The ancient Chinese custom of foot binding that reflected Chinese ideas of the time about feminine beauty, virtue, and social status caused severe life-long disability and pain for millions of women. Women’s feet were made small using bandages to break and bend the toes under the sole, increasing the arch to an extreme so that the toes and heel were brought as close together as possible. The ideal foot was the three-inch golden lotus. Female relations crippled young girls, to make them more attractive to future husbands. The girls had to live the rest of their lives in pain simply to please men who decreed that a Chinese woman with “big feet” was ugly.
The modern fixation with physically delicate women, easy to dominate, is best played out in the equally punishing but fashionable high-heeled shoes. A woman tottering on pinpointed high-heels looks invitingly weak, just like the Chinese woman with bound feet did. It doesn’t matter if she is the head of a government; it is fashionable to restrict her.
Equally, cut women are an appropriate symbol of their restricted lives.
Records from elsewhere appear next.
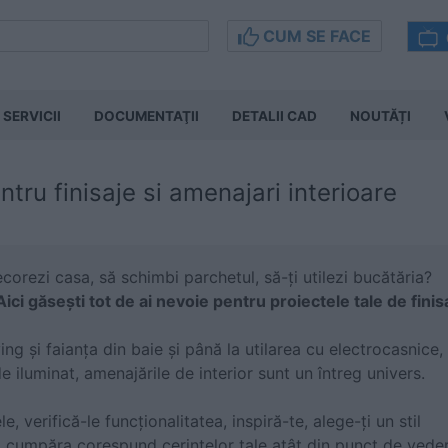
CUM SE FACE
SERVICII
DOCUMENTAŢII
DETALII CAD
NOUTĂȚI
tru finisaje si amenajari interioare
corezi casa, să schimbi parchetul, să-ți utilezi bucătăria?
Aici găsești tot de ai nevoie pentru proiectele tale de finis
ng și faianța din baie și până la utilarea cu electrocasnice, f
e iluminat, amenajările de interior sunt un întreg univers.
 verifică-le funcționalitatea, inspiră-te, alege-ți un stil
i cumpăra corespund cerințelor tale atât din punct de vedere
They don’t have much control over their bodies or their destinies, and for the most part, depend on men for their well-being and happiness.
Eradicating female circumcision will involve more than screaming that it is a harmful practice; we have to change those societies’ deeply-ingrained sentiments regarding the woman. And it is the men, in whose pleasure these atrocities are usually carried out, who hold the key.
Though the cut is entirely a woman’s matter, performed on girls and young women by other females, it is a self-enforcing convention of the men’s subjugation of their women. That’s why it persists despite modernization, public education, and legal prohibition.
It may be worthwhile studying how foot binding in China was ended in a single generation. Scholars say it took much more than laws and protests. First, there was the end of imperial dynasties in 1911. Then in 1915 the new Chinese government outlawed the practice and sent inspectors to enforce the law through monetary fines to offenders. This was backed up by forming associations of parents who pledged not to foot-bind their daughters nor let their sons marry foot bound women.
Could a similar combination of progressive politics, social campaigns and enforced law help end the scourge of circumcising women?